Top of Data to use

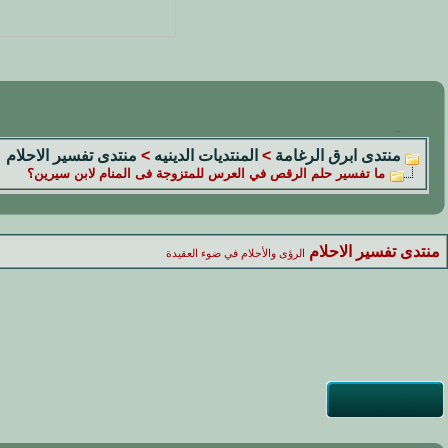
منتدى ابرق الرغامة
>
المنتديات الدينيه
>
منتدى تفسير الاحلام
ما تفسير حلم الرقص في العرس للمتزوجة فى المنام لابن سيرين؟
منتدى تفسير الاحلام
الرؤى والأحلام في ضوء العقيدة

Bottom of Data to use

[Exercise]
In the copy, include every record exactly and no pictures at all.

[Solution below]
منتدى ابرق الرغامة
>
المنتديات الدينيه
>
منتدى تفسير الاحلام
ما تفسير حلم الرقص في العرس للمتزوجة فى المنام لابن سيرين؟
منتدى تفسير الاحلام
الرؤى والأحلام في ضوء العقيدة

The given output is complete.